The researchers see sewage surveillance as a promising way of identifying future disease hotspots and to reduce reliance on costly testing of large populations. Their work will inform the UK national surveillance programmes recently announced by Defra, Scottish and Welsh governments.

The researchers will also examine whether SARS-CoV 2 in wastewater and sludge can be infectious. Findings from this work should confirm whether current guidance is effective in protecting workers at sewage plants. And it could provide a measure of the risk of infecting people and animals when treated and untreated sewage is discharged in rivers and seas.

The research is being led by the UK Centre for Ecology & Hydrology UKCEH. The work will be undertaken its centres in Bangor, Edinburgh, Lancaster and Wallingford and at the universities of Bath, Cranfield, Newcastle, Oxford and Sheffield, as well as the London School of Hygiene and Tropical Medicine.

The team will work with scientists in other countries, including Spain and the Netherlands, where there is an established surveillance system to track SARS-CoV-2 virus in sewage.

Principal investigator of the programme, Dr Andrew Singer of UKCEH,

Said: “Several studies have shown that the RNA of SARS-CoV-2 – the genetic material of the virus – can be detected in wastewater ahead of local hospital admissions.

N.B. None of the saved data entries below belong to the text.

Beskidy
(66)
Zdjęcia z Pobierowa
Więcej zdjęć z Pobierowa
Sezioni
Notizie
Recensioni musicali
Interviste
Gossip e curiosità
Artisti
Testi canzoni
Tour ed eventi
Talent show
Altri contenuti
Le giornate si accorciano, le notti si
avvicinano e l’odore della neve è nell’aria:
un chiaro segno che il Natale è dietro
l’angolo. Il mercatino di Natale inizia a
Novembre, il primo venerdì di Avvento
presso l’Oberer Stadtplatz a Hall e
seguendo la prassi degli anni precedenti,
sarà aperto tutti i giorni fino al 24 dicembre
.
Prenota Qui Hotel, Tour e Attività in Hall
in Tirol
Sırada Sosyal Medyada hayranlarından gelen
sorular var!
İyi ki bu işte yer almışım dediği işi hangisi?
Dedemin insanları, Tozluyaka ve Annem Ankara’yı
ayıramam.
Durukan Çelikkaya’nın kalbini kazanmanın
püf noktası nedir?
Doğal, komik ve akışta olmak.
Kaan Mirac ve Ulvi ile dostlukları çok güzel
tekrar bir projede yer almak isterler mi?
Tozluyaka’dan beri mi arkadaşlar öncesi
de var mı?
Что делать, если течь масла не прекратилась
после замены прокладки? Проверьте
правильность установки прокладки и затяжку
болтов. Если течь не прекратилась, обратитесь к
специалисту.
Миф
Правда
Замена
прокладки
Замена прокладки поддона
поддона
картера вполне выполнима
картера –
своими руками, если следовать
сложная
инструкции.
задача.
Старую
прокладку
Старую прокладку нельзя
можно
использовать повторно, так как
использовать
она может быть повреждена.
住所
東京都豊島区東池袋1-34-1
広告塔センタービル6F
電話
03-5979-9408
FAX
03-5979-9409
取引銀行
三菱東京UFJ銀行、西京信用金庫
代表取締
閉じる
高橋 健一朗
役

“By sampling wastewater at different parts of the sewerage network, we can gradually narrow an outbreak down to smaller geographical areas, enabling public health officials to quickly target interventions in those areas at greatest risk of spreading the infection.”

Co-investigator, the University of Bath’s Professor Barbara Kasprzyk-Hordern, said “Wastewater-based epidemiology offers a promising method for monitoring a pandemic, particularly for infectious diseases such as Covid-19 where asymptomatic cases play a significant role in transmitting the virus. Given the financial and logistical challenges of testing large numbers of people, and then trying to isolate those infected, this represents a potentially low-cost, anonymous and immediate mechanism for predicting local outbreaks and helping to contain the spread of infection.”